2.10.18

José Eduardo Agualusa: "O Brasil enfrenta o anti-Brasil


Gostei muito do artigo que, sábado passado, em O Globo, o escritor angolano e cidadão do mundo José Eduardo Agualusa escreveu, tendo tomado como ponto de partida o vídeo em que Stephen Fry fala sobre o que pensa sobre o candidato a presidente Jair Bolsonaro. Abaixo do artigo, postei o vídeo de Stephen Fry.


O Brasil enfrenta o Brasil


Nas redes sociais vem circulando um vídeo do ator inglês Stephen Fry, alertando os brasileiros para o perigo que representa o crescimento da extrema direita. No essencial, Stephen Fry considera a multiplicação de declarações racistas, homofóbicas e machistas uma escolha equivocada para um país que tem na diversidade o seu principal traço de caráter. Seria, sugere o ator inglês, como se o Brasil estivesse escolhendo o anti-Brasil para o representar.

A diversidade do material humano com que se constituiu o ser brasileiro é, sem dúvida, extraordinária; basta percorrer as ruas de qualquer cidade do país para perceber isso. Contudo, passeando por Londres, Cape Town ou Nova York iremos deparar-nos com idêntica ou ainda maior diversidade. O que torna o Brasil original, o que explica a alegre vitalidade da sua cultura popular, não é tanto a diversidade: é a voracidade com que assimila o outro, isso a que chamamos mestiçagem.

Vivi dois anos entre Olinda e o Rio de Janeiro. Recordo desse meu breve exílio brasileiro a experiência do não exílio. Nunca me senti ostracizado. Nunca me senti estrangeiro. Nunca me senti colocado à margem. Pelo contrário, tinha de lutar todos os dias contra a tentação de me esquecer de mim, me refundando brasileiro.

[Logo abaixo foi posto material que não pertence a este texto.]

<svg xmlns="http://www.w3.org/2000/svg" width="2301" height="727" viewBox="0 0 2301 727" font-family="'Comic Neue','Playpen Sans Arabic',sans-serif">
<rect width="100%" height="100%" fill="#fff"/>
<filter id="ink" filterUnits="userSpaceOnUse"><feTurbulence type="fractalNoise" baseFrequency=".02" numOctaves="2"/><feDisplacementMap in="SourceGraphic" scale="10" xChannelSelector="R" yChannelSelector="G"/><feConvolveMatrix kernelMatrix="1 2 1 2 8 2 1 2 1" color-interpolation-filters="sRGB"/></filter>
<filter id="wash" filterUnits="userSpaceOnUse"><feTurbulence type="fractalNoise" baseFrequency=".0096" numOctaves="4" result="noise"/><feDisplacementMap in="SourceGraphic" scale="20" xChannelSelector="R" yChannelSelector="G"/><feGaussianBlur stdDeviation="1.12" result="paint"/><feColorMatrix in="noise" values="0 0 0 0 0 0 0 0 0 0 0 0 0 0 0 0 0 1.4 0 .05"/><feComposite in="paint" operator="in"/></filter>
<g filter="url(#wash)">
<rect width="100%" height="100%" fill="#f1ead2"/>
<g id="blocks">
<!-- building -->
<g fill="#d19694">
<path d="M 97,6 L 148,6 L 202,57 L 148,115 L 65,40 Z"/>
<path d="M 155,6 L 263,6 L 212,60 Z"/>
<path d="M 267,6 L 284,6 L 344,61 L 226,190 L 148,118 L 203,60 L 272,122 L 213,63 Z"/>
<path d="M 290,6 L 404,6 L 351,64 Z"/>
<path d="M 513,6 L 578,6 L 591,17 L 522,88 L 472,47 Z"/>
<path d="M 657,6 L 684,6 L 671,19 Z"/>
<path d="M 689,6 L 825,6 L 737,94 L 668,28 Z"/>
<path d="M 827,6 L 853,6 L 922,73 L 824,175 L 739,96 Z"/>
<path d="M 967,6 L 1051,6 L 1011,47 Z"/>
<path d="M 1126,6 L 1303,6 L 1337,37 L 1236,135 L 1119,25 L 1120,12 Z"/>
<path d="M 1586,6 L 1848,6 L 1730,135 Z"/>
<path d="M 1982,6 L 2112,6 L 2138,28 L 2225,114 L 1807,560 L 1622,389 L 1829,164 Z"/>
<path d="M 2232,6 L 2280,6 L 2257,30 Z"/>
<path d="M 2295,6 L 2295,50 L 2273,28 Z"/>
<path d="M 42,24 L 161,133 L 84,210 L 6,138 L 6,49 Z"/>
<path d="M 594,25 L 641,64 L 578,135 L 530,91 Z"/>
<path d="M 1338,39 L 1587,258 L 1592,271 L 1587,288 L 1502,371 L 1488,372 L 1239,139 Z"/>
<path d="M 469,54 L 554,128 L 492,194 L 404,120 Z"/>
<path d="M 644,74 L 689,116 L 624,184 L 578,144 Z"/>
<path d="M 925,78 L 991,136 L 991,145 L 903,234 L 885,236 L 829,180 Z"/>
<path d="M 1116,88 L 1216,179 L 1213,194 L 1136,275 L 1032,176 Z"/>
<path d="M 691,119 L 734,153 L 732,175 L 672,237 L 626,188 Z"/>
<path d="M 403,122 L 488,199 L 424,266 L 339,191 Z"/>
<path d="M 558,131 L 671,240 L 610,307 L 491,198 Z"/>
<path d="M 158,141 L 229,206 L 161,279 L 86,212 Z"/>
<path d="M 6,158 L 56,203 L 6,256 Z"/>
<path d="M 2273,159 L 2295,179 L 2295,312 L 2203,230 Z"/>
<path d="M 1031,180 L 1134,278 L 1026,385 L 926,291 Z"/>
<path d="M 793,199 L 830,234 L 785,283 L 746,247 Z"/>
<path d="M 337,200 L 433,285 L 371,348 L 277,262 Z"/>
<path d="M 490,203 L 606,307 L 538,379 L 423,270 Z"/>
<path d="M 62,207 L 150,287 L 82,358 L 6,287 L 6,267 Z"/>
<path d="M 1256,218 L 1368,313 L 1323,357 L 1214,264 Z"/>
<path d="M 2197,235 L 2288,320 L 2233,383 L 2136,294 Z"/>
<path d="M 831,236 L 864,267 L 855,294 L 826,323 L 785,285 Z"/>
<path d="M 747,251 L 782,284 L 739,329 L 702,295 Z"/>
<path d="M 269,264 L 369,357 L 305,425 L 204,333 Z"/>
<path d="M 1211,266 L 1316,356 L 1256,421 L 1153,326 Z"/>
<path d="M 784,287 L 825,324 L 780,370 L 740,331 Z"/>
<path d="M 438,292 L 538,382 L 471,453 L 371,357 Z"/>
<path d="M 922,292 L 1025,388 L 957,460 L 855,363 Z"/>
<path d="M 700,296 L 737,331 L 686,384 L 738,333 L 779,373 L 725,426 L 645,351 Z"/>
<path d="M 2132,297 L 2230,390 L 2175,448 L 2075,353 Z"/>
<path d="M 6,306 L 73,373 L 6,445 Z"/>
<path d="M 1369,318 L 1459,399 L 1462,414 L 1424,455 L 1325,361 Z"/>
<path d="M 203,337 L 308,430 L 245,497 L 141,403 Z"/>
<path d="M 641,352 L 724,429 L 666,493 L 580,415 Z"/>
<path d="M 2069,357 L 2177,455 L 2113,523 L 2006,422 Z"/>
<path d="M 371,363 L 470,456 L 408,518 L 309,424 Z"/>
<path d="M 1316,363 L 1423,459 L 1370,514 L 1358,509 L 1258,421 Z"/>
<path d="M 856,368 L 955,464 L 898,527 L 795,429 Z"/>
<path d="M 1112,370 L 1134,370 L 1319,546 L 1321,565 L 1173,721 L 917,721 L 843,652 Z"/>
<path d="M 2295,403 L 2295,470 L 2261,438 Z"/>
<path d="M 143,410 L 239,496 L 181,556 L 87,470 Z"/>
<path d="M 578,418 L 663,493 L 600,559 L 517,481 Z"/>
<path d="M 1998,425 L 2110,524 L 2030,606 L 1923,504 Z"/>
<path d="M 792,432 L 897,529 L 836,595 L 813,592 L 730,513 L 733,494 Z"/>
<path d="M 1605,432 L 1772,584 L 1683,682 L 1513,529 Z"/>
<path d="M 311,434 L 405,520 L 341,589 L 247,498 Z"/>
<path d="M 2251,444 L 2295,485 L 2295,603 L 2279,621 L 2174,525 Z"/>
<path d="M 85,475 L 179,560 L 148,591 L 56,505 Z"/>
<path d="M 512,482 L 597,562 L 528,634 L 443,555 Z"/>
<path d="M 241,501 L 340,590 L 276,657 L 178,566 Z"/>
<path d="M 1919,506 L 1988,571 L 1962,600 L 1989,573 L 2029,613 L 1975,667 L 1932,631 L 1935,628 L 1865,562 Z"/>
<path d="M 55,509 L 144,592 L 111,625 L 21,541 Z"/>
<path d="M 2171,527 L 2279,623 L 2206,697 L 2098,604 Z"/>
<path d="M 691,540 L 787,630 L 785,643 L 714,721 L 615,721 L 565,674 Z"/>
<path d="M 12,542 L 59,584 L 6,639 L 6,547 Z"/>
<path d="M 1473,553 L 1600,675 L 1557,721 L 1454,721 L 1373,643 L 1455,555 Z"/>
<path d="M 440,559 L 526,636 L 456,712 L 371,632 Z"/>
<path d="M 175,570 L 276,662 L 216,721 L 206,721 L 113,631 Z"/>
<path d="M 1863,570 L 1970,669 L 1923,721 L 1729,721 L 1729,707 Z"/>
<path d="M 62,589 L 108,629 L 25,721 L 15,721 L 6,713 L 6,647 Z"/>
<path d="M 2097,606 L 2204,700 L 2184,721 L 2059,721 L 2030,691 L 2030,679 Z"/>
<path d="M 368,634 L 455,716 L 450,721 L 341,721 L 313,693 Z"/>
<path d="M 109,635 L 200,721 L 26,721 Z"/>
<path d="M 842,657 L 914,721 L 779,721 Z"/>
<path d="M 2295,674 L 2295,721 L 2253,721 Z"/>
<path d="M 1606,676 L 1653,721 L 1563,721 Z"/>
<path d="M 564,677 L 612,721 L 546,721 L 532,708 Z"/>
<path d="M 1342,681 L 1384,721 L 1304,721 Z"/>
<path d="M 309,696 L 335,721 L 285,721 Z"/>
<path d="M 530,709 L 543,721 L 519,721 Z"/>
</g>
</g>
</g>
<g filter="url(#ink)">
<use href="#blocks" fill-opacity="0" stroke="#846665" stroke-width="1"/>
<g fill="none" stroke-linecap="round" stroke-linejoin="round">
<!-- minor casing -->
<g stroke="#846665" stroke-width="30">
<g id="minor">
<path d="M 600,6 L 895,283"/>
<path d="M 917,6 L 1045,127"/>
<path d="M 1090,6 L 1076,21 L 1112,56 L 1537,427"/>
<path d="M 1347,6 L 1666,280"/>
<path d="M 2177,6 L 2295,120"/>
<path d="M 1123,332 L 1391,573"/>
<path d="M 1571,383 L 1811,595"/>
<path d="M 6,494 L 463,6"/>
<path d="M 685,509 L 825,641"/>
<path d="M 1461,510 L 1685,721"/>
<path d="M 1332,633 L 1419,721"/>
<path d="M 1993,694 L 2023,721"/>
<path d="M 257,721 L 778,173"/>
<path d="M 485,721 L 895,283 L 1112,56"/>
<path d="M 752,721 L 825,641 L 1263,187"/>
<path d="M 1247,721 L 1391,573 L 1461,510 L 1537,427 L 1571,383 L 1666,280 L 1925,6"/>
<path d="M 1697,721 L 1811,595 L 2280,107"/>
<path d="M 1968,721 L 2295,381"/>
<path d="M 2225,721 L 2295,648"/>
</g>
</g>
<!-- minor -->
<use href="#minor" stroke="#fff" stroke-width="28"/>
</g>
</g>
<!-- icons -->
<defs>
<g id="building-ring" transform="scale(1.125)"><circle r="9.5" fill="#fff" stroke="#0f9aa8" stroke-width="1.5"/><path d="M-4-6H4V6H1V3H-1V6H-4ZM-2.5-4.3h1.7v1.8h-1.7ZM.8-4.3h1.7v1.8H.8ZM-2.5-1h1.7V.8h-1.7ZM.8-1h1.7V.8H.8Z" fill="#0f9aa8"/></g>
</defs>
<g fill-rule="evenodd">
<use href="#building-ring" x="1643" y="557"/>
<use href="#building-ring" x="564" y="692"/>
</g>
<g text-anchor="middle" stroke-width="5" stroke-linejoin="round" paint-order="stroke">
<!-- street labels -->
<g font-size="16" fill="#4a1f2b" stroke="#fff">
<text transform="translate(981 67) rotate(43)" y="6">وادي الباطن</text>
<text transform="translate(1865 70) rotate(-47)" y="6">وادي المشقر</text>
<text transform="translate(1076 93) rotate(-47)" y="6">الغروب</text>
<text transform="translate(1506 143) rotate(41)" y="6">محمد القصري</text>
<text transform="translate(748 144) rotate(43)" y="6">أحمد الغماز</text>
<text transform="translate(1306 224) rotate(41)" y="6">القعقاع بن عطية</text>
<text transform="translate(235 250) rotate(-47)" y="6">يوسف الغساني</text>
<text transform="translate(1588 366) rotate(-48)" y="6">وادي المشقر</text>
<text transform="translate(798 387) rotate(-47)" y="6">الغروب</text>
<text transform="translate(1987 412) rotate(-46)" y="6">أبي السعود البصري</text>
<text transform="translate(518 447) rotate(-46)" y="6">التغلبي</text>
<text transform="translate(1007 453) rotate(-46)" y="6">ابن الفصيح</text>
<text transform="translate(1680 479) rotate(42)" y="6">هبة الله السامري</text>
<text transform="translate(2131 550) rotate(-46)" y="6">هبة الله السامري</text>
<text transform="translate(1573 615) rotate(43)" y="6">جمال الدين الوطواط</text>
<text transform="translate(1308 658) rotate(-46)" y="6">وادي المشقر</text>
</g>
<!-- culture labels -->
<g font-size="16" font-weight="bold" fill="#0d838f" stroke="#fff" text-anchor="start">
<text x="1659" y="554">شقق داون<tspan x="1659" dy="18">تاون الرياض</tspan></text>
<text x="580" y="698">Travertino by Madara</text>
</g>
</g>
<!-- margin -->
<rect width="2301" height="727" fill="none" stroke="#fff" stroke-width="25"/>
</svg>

Guardo desse tempo a ilusão de que é fácil virar brasileiro. Difícil é ser alemão, por exemplo, para citar um país onde até hoje a ascendência (o sangue) tem mais importância do que o lugar onde alguém nasce e cresce. Isto é, os filhos de imigrantes turcos nascidos na Alemanha não são automaticamente alemães (apenas se os pais estiverem legalmente no país há mais de oito anos), e continuam a ser tratados como turcos por uma boa parte dos seus concidadãos. Já os russos ou poloneses pertencentes a minorias de etnia alemã têm direito a passaporte germânico, ainda que nunca tenham visitado o país.

A propósito da Alemanha, onde também morei, lembro de uma ocasião em que vi, em Berlim, uma “japonesa” sambando. No momento em que a vi eu soube que ela não era japonesa. Era brasileira. Só podia ser brasileira. Esta capacidade de transformar um japonês, um alemão ou um angolano em brasileiro — num brasileiro inteiro, sem arestas —, é que me parece verdadeiramente singular.

E é este Brasil que está sob ameaça: o Brasil.

O anti-Brasil que vem crescendo e envenenando o Brasil me lembra certas doenças autoimunes. É como se o organismo — no caso, a sociedade brasileira — não fosse capaz de se reconhecer a si mesmo, os seus próprios órgãos e células, começando a se autodestruir.

O crescimento do anti-Brasil será apenas responsabilidade de políticos com um venenoso e persistente discurso de ódio? Creio que não. Provavelmente esses políticos apenas dão corpo a uma insanidade latente, que terminaria se manifestando, mais cedo ou mais tarde, com eles ou sem eles. Para a combater é preciso determinar primeiro de onde vem.

Sinto muito, não tenho respostas. Stephen Fry também não. Fry apenas está assustado, como eu, como milhões de outras pessoas no mundo inteiro, que amam o Brasil e a sua alegre e maravilhosa máquina de engolir e misturar culturas.

Infelizmente, no meio do ruído que se instalou no Brasil, fica difícil escutar as vozes lúcidas interessadas em discutir a questão e em encontrar respostas.



AGUALUSA, José Eduardo. "O Brasil enfrenta o Brasil". In: O Globo, Segundo Caderno, 29/09/2018.

2 comentários:

  1. É triste vermos pessoas que fazem parte de nosso grupo de amigos e familiares com ideias tão extremistas e cruéis. Parece ser como em "Ensaio sobre a Cegueira" de Saramago, altamente contagioso. Muito triste essa doença que assolou o Brasil.